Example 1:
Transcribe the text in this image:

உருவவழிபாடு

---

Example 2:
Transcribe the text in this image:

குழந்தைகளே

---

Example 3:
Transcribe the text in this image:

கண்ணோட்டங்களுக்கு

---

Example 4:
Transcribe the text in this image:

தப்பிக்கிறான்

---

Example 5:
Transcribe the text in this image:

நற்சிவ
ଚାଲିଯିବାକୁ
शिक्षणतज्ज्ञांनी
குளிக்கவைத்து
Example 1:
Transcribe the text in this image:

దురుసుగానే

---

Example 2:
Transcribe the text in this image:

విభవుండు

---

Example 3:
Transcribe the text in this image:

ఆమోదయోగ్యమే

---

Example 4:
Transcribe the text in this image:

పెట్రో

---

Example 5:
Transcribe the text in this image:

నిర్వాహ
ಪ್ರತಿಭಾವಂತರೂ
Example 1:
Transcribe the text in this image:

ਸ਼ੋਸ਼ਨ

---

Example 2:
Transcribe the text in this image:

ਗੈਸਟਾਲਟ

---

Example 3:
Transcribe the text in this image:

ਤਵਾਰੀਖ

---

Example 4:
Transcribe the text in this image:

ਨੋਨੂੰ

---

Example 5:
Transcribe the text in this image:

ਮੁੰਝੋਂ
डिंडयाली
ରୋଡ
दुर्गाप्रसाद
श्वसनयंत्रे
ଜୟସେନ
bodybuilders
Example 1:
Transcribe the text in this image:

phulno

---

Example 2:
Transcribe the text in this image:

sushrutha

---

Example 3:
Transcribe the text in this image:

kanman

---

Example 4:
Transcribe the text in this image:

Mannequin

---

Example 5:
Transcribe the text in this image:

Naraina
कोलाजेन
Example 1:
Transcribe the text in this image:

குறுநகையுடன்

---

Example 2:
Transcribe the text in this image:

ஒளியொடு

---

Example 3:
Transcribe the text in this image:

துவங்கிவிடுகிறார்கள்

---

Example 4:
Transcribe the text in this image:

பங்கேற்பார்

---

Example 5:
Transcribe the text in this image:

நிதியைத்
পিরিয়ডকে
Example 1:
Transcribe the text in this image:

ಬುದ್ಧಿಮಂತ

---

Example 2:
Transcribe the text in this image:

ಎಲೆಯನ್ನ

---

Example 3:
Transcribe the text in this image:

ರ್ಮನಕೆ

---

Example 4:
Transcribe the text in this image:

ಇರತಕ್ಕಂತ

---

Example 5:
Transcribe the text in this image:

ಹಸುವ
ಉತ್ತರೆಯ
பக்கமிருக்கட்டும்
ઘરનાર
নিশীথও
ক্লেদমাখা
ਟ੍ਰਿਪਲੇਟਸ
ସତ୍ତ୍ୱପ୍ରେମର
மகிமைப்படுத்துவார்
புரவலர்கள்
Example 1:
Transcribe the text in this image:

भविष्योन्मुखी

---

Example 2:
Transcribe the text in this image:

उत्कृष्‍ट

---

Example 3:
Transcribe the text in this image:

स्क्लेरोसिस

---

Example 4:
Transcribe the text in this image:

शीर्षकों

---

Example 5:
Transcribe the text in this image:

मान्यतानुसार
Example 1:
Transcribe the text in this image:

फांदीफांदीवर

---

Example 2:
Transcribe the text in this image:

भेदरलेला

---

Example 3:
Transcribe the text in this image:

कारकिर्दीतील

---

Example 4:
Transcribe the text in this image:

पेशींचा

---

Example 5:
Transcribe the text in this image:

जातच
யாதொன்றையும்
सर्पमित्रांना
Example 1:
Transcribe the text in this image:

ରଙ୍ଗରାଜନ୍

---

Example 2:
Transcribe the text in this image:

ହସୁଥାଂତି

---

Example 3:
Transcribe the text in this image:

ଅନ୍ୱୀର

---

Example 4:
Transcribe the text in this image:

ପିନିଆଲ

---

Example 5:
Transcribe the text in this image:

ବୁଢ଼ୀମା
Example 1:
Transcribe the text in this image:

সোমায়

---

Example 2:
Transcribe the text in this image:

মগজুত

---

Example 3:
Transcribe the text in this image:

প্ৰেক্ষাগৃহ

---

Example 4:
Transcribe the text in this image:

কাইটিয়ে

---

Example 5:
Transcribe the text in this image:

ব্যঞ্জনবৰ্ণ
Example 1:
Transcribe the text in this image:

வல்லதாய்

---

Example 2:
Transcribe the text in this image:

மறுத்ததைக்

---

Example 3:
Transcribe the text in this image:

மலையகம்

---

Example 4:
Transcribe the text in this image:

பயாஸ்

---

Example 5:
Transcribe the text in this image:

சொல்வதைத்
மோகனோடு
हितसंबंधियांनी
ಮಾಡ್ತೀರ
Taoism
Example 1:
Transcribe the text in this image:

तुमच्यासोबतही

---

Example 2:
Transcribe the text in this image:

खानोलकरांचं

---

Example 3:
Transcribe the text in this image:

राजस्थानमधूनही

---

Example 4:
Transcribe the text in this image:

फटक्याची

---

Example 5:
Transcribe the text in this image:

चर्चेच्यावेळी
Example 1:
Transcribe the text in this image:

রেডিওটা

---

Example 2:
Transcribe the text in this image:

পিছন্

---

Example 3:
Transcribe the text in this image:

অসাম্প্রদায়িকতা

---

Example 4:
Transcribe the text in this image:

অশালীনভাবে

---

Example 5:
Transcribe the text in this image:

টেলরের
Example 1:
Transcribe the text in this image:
------------------------------
Problem requirements
Please set down all the data word for word.

Solution
Example 1:
Transcribe the text in this image:

உருவவழிபாடு

---

Example 2:
Transcribe the text in this image:

குழந்தைகளே

---

Example 3:
Transcribe the text in this image:

கண்ணோட்டங்களுக்கு

---

Example 4:
Transcribe the text in this image:

தப்பிக்கிறான்

---

Example 5:
Transcribe the text in this image:

நற்சிவ
ଚାଲିଯିବାକୁ
शिक्षणतज्ज्ञांनी
குளிக்கவைத்து
Example 1:
Transcribe the text in this image:

దురుసుగానే

---

Example 2:
Transcribe the text in this image:

విభవుండు

---

Example 3:
Transcribe the text in this image:

ఆమోదయోగ్యమే

---

Example 4:
Transcribe the text in this image:

పెట్రో

---

Example 5:
Transcribe the text in this image:

నిర్వాహ
ಪ್ರತಿಭಾವಂತರೂ
Example 1:
Transcribe the text in this image:

ਸ਼ੋਸ਼ਨ

---

Example 2:
Transcribe the text in this image:

ਗੈਸਟਾਲਟ

---

Example 3:
Transcribe the text in this image:

ਤਵਾਰੀਖ

---

Example 4:
Transcribe the text in this image:

ਨੋਨੂੰ

---

Example 5:
Transcribe the text in this image:

ਮੁੰਝੋਂ
डिंडयाली
ରୋଡ
दुर्गाप्रसाद
श्वसनयंत्रे
ଜୟସେନ
bodybuilders
Example 1:
Transcribe the text in this image:

phulno

---

Example 2:
Transcribe the text in this image:

sushrutha

---

Example 3:
Transcribe the text in this image:

kanman

---

Example 4:
Transcribe the text in this image:

Mannequin

---

Example 5:
Transcribe the text in this image:

Naraina
कोलाजेन
Example 1:
Transcribe the text in this image:

குறுநகையுடன்

---

Example 2:
Transcribe the text in this image:

ஒளியொடு

---

Example 3:
Transcribe the text in this image:

துவங்கிவிடுகிறார்கள்

---

Example 4:
Transcribe the text in this image:

பங்கேற்பார்

---

Example 5:
Transcribe the text in this image:

நிதியைத்
পিরিয়ডকে
Example 1:
Transcribe the text in this image:

ಬುದ್ಧಿಮಂತ

---

Example 2:
Transcribe the text in this image:

ಎಲೆಯನ್ನ

---

Example 3:
Transcribe the text in this image:

ರ್ಮನಕೆ

---

Example 4:
Transcribe the text in this image:

ಇರತಕ್ಕಂತ

---

Example 5:
Transcribe the text in this image:

ಹಸುವ
ಉತ್ತರೆಯ
பக்கமிருக்கட்டும்
ઘરનાર
নিশীথও
ক্লেদমাখা
ਟ੍ਰਿਪਲੇਟਸ
ସତ୍ତ୍ୱପ୍ରେମର
மகிமைப்படுத்துவார்
புரவலர்கள்
Example 1:
Transcribe the text in this image:

भविष्योन्मुखी

---

Example 2:
Transcribe the text in this image:

उत्कृष्‍ट

---

Example 3:
Transcribe the text in this image:

स्क्लेरोसिस

---

Example 4:
Transcribe the text in this image:

शीर्षकों

---

Example 5:
Transcribe the text in this image:

मान्यतानुसार
Example 1:
Transcribe the text in this image:

फांदीफांदीवर

---

Example 2:
Transcribe the text in this image:

भेदरलेला

---

Example 3:
Transcribe the text in this image:

कारकिर्दीतील

---

Example 4:
Transcribe the text in this image:

पेशींचा

---

Example 5:
Transcribe the text in this image:

जातच
யாதொன்றையும்
सर्पमित्रांना
Example 1:
Transcribe the text in this image:

ରଙ୍ଗରାଜନ୍

---

Example 2:
Transcribe the text in this image:

ହସୁଥାଂତି

---

Example 3:
Transcribe the text in this image:

ଅନ୍ୱୀର

---

Example 4:
Transcribe the text in this image:

ପିନିଆଲ

---

Example 5:
Transcribe the text in this image:

ବୁଢ଼ୀମା
Example 1:
Transcribe the text in this image:

সোমায়

---

Example 2:
Transcribe the text in this image:

মগজুত

---

Example 3:
Transcribe the text in this image:

প্ৰেক্ষাগৃহ

---

Example 4:
Transcribe the text in this image:

কাইটিয়ে

---

Example 5:
Transcribe the text in this image:

ব্যঞ্জনবৰ্ণ
Example 1:
Transcribe the text in this image:

வல்லதாய்

---

Example 2:
Transcribe the text in this image:

மறுத்ததைக்

---

Example 3:
Transcribe the text in this image:

மலையகம்

---

Example 4:
Transcribe the text in this image:

பயாஸ்

---

Example 5:
Transcribe the text in this image:

சொல்வதைத்
மோகனோடு
हितसंबंधियांनी
ಮಾಡ್ತೀರ
Taoism
Example 1:
Transcribe the text in this image:

तुमच्यासोबतही

---

Example 2:
Transcribe the text in this image:

खानोलकरांचं

---

Example 3:
Transcribe the text in this image:

राजस्थानमधूनही

---

Example 4:
Transcribe the text in this image:

फटक्याची

---

Example 5:
Transcribe the text in this image:

चर्चेच्यावेळी
Example 1:
Transcribe the text in this image:

রেডিওটা

---

Example 2:
Transcribe the text in this image:

পিছন্

---

Example 3:
Transcribe the text in this image:

অসাম্প্রদায়িকতা

---

Example 4:
Transcribe the text in this image:

অশালীনভাবে

---

Example 5:
Transcribe the text in this image:

টেলরের
Example 1:
Transcribe the text in this image:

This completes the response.